Publisher: Simon and Schuster
ISBN: 1594777667
Category : Social Science
Languages : en
Pages : 400
Book Description
A compelling argument that connects the lost treasure of the Knights Templar to the mysterious money pit on Oak Island, Nova Scotia, that has baffled treasure hunters for two centuries • Fascinating occult detective work linking the Cathars, the Scottish Masons, and Renne-le-Chateau to the elusive treasure pit on Oak Island • Draws on new evidence recently unearthed in Italy, France, and Scotland to provide a compelling solution to one of the world's most enduring mysteries When the Order of Knights Templar was ruthlessly dissolved in 1307 by King Philip the Fair of France it possessed immense wealth and political power, yet none of the treasure the Templars amassed has ever been found. Their treasure is rumored to contain artifacts of spiritual significance retrieved by the order during the Crusades, including the genealogies of David and Jesus and documents that trace these bloodlines into the royal bloodlines of Merovingian France. Placing a Scottish presence in the New World a century before Columbus, Steven Sora paints a credible scenario that the Sinclair clan of Scotland transported the wealth of the Templars--entrusted to them as the Masonic heirs of the order--to a remote island off the shores of present-day Nova Scotia.
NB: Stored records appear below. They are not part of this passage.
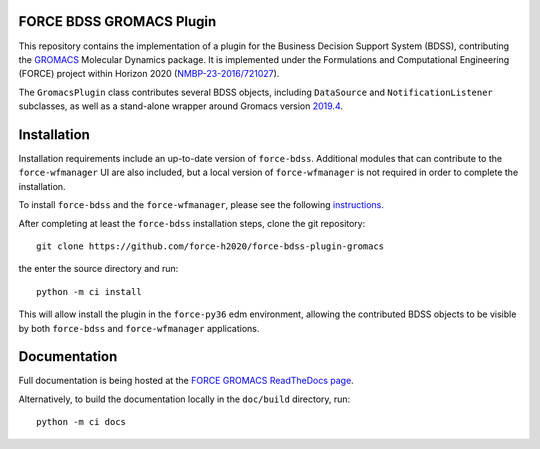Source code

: FORCE BDSS GROMACS Plugin
--------------------------

.. image:: https://travis-ci.com/force-h2020/force-bdss-plugin-gromacs.svg?branch=master
   :target: https://travis-ci.com/force-h2020/force-bdss-plugin-gromacs
   :alt: Build status

.. image:: http://codecov.io/github/force-h2020/force-bdss-plugin-gromacs/coverage.svg?branch=master
   :target: http://codecov.io/github/force-h2020/force-bdss-plugin-gromacs?branch=master
   :alt: Coverage status

.. image:: https://readthedocs.org/projects/force-gromacs/badge/?version=latest
   :target: https://force-tutorial.readthedocs.io/projects/force-bdss-gromacs-plugin/en/latest/?badge=latest
   :alt: Documentation Status

This repository contains the implementation of a plugin for the Business Decision Support System (BDSS), contributing
the `GROMACS <http://www.gromacs.org>`_ Molecular Dynamics package.
It is implemented under the Formulations and Computational Engineering (FORCE) project within Horizon 2020
(`NMBP-23-2016/721027 <https://www.the-force-project.eu>`_).

The ``GromacsPlugin`` class contributes several BDSS objects, including ``DataSource``
and ``NotificationListener`` subclasses, as well as a stand-alone wrapper
around Gromacs version `2019.4 <http://manual.gromacs.org/documentation/2019-current/index.html>`_.

Installation
-------------
Installation requirements include an up-to-date version of ``force-bdss``. Additional modules that can contribute to the ``force-wfmanager`` UI are also included,
but a local version of ``force-wfmanager`` is not required in order to complete the
installation.


To install ``force-bdss`` and the ``force-wfmanager``, please see the following 
`instructions <https://github.com/force-h2020/force-bdss/blob/master/doc/source/installation.rst>`_.

After completing at least the ``force-bdss`` installation steps, clone the git repository::

    git clone https://github.com/force-h2020/force-bdss-plugin-gromacs

the enter the source directory and run::

    python -m ci install

This will allow install the plugin in the ``force-py36`` edm environment, allowing the contributed
BDSS objects to be visible by both ``force-bdss`` and ``force-wfmanager`` applications.

Documentation
-------------

Full documentation is being hosted at the `FORCE GROMACS ReadTheDocs page <https://force-tutorial.readthedocs.io/projects/force-bdss-gromacs-plugin>`_.

Alternatively, to build the documentation locally in the ``doc/build`` directory, run::

    python -m ci docs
The mysterious money pit there is commonly believed to have been built before 1497 and has guarded its secret contents tenaciously despite two centuries of determined efforts to unearth it. All of these efforts (one even financed by American president Franklin Delano Roosevelt) have failed, thanks to an elaborate system of booby traps, false beaches, hidden drains, and other hazards of remarkable ingenuity and technological complexity.